I agree, and originally wanted to use the closer-to-ubiquitous LoadExt. However, there's enableExtLdPromotion, which is the most similar API so should be similarly named.

I guess I could rename both to LoadExt instead, how does that sound? That would stay consistent with ISD::LoadExtType, and the various *LoadExt* legality functions.

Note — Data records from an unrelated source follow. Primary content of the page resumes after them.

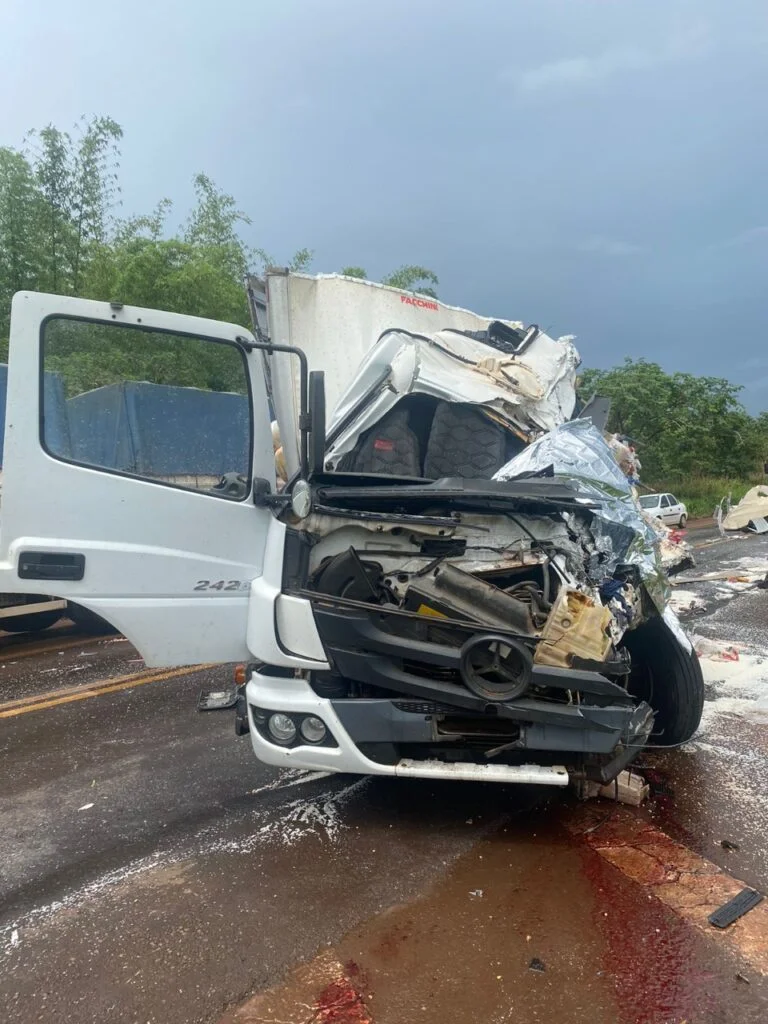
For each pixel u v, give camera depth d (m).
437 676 3.34
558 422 4.49
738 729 4.95
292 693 3.40
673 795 3.98
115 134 13.34
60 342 3.27
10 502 3.23
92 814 3.84
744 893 3.06
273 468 3.61
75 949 2.76
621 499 3.66
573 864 3.30
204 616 3.52
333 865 3.31
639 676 4.54
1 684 6.17
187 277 12.66
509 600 3.26
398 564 3.42
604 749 3.23
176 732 4.97
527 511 3.39
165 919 2.93
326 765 3.38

lib/CodeGen/SelectionDAG/DAGCombiner.cpp
5334–5335

You're right, I added a check for isPow2VectorType.

5660

It should be trivial to factor it out. Other similar combines as well (I'll take care of it separately.)

5694–5698

I thought so as well, but two things would make it confusing IMO: 1) the offset operand is for indexed loads only, which is a concept different from an ADDed base pointer. Also, less importantly, 2) we're not sure we can reuse the previous MMO, as the types may differ.
Or maybe you meant something else?

test/CodeGen/X86/widen_load-2.ll
76–79 ↗(On Diff #17942)

This was actually a rebasing mistake, and doesn't happen on a clean apply of the patch. Sorry for the noise.

chandlerc added inline comments.Jan 12 2015, 9:24 AM
include/llvm/Target/TargetLowering.h
1512

We're so inconsistent here that I don't really care about what the old code happened to name things provided we're consistent going forward and converge on that. Given that, I'd prefer the minimal amount of abbreviation that is sane, and I think spelling out "load" but abbreviating "ext" is a fine compromise there.

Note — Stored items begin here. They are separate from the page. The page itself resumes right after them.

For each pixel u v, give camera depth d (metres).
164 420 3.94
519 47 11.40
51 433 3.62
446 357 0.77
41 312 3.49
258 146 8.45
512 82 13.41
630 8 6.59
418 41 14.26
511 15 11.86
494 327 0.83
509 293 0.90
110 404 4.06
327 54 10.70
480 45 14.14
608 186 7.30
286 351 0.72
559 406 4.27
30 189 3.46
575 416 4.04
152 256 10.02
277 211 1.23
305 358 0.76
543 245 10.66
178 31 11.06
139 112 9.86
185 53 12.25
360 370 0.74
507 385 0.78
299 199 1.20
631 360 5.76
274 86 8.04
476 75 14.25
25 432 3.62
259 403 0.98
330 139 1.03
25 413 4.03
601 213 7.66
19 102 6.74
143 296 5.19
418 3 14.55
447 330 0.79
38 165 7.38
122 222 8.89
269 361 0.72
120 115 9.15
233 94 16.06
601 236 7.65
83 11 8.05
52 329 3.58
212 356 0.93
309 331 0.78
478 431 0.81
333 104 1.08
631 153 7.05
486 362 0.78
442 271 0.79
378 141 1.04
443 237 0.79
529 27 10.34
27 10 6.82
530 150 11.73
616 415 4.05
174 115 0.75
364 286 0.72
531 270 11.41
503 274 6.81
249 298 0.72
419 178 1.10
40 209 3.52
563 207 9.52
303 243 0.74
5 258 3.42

lib/CodeGen/SelectionDAG/DAGCombiner.cpp
5660

Please don't add duplicated code and then factor it afterward.

Either do the minimal amount of factoring in this change so that we don't have to review 2x the code, or do the factoring first, and then the functional change.

ab added a comment.Jan 20 2015, 1:44 PM

Ping!

-Ahmed

hfinkel added inline comments.
lib/CodeGen/SelectionDAG/DAGCombiner.cpp
5227

Please make this comment more verbose. We might generate multiple loads and then combine them together, and it is not clear here whether this combining happens to the results of the sext or the sext's operand.

5274

Is this alignment correct? Aren't these loads smaller than the original one?

My only comments beyond what Hal has already mentioned are real nits:

s/dl/DL/

Can you use DL everywhere? It's odd that in one place you use SDLoc(N0). It may be correct, but if so, it's likely not obvious to the reader why we need to do something different here.

Finally, I'd find the indentation more consistent with clang-format. But now we're waaay down into minor details. This is generally looking much better.

ab updated this revision to Diff 19057.Jan 30 2015, 2:00 PM
  • Use smaller alignment for the split loads.
  • Improve formatting, names.
  • Don't accept ANYEXTs, since it's not testable or supported yet.
hfinkel accepted this revision.Feb 2 2015, 7:24 PM
hfinkel added a reviewer: hfinkel.

LGTM.

This revision is now accepted and ready to land.Feb 2 2015, 7:24 PM
This revision was automatically updated to reflect the committed changes.